Il calcolatore nel 2011

I calcolatori nel 2011 sono estremamente potenti. In uno smartphone ritroviamo la potenza di calcolo di un supercomputer degli anni 80. Questo ci porta a pensare che le applicazioni che popolano i nostri calcolatori siano sempre più esigenti. Questo è falso in generale.

Divagando leggermente possiamo esaminare la potenza di trasmissione dati della rete, che volendo trasportare contenuti sostanziosi in breve tempo sta seguendo la sua curva di crescita. Qui è evidente che il valore dei contenuti non aumenta con la banda della rete.
+---+
— Compito —
Ricopia dal testo sul calcolatore nel 2011 tutto ciò che va da "Divagando leggermente possiamo" fino a "banda della rete.".

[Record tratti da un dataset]
+---+
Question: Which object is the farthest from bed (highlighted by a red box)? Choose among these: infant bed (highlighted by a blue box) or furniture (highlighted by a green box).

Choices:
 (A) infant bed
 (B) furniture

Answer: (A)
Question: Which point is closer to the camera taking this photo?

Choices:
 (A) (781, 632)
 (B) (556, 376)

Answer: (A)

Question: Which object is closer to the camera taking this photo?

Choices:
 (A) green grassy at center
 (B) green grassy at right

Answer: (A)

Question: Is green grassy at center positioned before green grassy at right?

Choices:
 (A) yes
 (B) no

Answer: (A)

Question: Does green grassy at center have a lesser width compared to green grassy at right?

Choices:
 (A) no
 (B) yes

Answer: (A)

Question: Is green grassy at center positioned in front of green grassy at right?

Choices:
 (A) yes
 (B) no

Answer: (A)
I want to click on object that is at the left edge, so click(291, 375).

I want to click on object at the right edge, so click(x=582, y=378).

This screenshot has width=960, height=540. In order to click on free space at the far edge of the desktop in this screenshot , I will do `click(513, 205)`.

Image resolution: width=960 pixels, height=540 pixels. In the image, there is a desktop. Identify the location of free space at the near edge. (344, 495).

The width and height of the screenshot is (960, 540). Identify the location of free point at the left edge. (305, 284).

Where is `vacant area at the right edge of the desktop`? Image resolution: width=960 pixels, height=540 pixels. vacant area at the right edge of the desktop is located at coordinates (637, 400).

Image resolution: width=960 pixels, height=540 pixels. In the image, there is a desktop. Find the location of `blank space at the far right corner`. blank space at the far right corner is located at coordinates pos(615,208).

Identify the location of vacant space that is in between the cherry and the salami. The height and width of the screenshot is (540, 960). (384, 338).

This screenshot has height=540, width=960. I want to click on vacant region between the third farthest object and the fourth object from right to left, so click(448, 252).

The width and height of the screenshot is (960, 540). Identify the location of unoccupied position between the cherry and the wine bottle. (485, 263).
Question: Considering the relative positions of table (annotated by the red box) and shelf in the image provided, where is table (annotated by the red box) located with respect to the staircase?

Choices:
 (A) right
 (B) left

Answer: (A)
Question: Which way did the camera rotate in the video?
+---+
— Risposta —
Divagando leggermente possiamo esaminare la potenza di trasmissione dati della rete, che volendo trasportare contenuti sostanziosi in breve tempo sta seguendo la sua curva di crescita. Qui è evidente che il valore dei contenuti non aumenta con la banda della rete.